* _EXERCISE DIRECTIONS_
Go through the records underneath and count the lines that include the string "interest". Give nothing but the number.

Content starts

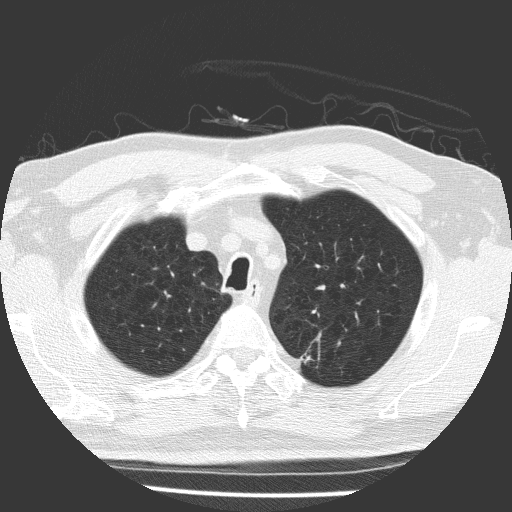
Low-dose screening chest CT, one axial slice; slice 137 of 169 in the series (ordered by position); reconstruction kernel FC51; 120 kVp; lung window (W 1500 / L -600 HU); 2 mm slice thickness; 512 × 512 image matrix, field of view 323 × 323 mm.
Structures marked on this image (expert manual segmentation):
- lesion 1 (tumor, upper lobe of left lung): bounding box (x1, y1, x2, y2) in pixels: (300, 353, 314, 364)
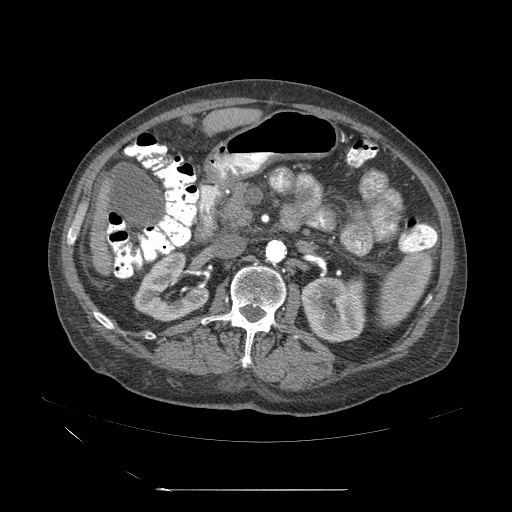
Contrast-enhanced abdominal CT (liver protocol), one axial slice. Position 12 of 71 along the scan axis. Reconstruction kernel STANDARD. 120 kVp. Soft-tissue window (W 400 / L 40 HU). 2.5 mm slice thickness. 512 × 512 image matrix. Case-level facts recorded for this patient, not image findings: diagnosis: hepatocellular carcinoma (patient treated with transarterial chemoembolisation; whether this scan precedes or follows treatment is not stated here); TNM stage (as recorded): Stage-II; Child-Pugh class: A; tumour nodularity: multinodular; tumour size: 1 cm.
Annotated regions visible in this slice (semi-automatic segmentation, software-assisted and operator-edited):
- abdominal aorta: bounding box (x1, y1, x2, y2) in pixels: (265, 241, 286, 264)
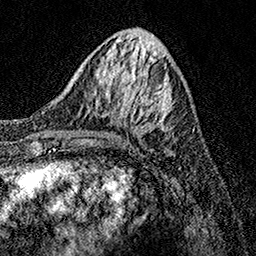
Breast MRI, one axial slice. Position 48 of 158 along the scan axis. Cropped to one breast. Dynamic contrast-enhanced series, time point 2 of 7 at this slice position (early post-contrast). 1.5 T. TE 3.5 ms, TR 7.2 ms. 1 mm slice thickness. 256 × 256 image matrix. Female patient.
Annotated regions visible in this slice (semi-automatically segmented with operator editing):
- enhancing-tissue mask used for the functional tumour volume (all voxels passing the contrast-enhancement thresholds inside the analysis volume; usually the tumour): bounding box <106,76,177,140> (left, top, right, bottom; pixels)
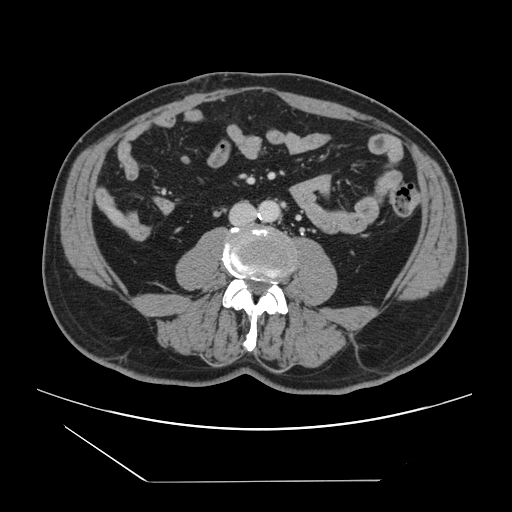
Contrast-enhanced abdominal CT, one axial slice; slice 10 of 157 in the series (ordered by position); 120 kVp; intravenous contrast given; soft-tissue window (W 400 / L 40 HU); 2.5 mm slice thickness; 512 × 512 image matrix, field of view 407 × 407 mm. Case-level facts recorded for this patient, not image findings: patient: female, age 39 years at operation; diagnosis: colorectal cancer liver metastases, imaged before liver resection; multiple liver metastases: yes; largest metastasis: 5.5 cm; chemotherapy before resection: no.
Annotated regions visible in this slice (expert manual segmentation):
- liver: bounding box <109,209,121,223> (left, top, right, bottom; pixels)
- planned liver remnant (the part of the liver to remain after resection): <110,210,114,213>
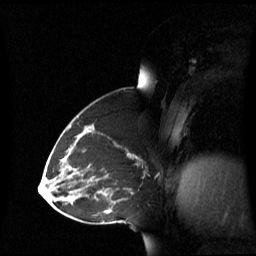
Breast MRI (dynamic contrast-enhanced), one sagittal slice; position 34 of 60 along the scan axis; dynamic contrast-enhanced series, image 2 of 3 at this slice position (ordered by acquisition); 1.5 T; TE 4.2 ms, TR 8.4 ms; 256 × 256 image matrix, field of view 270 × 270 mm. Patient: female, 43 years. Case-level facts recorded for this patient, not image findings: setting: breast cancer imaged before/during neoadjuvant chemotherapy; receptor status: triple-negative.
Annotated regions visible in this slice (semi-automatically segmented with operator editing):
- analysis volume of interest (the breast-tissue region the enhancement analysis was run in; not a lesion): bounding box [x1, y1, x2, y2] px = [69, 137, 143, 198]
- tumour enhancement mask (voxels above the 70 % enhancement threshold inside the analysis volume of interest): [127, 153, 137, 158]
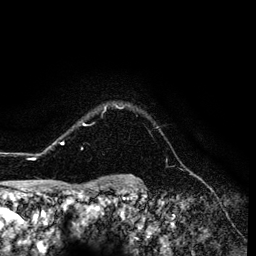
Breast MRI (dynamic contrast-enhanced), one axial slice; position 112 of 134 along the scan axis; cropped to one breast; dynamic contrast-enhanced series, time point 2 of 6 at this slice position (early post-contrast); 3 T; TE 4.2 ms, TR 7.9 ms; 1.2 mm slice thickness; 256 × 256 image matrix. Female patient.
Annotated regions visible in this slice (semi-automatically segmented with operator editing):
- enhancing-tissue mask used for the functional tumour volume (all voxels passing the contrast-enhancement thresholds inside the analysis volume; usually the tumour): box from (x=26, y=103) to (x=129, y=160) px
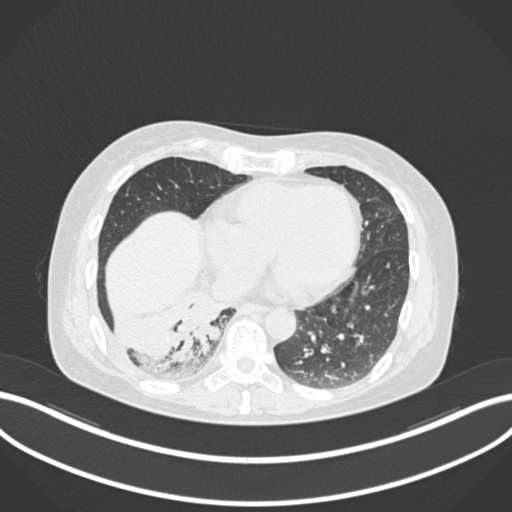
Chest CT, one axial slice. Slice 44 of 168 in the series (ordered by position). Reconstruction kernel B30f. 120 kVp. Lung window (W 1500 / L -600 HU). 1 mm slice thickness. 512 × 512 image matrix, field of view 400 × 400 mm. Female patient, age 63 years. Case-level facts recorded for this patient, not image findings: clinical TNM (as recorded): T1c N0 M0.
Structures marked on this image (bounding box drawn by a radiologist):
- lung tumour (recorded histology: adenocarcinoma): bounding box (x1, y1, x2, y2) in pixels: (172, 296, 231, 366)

Content ends

* _WRITTEN ANSWER_
2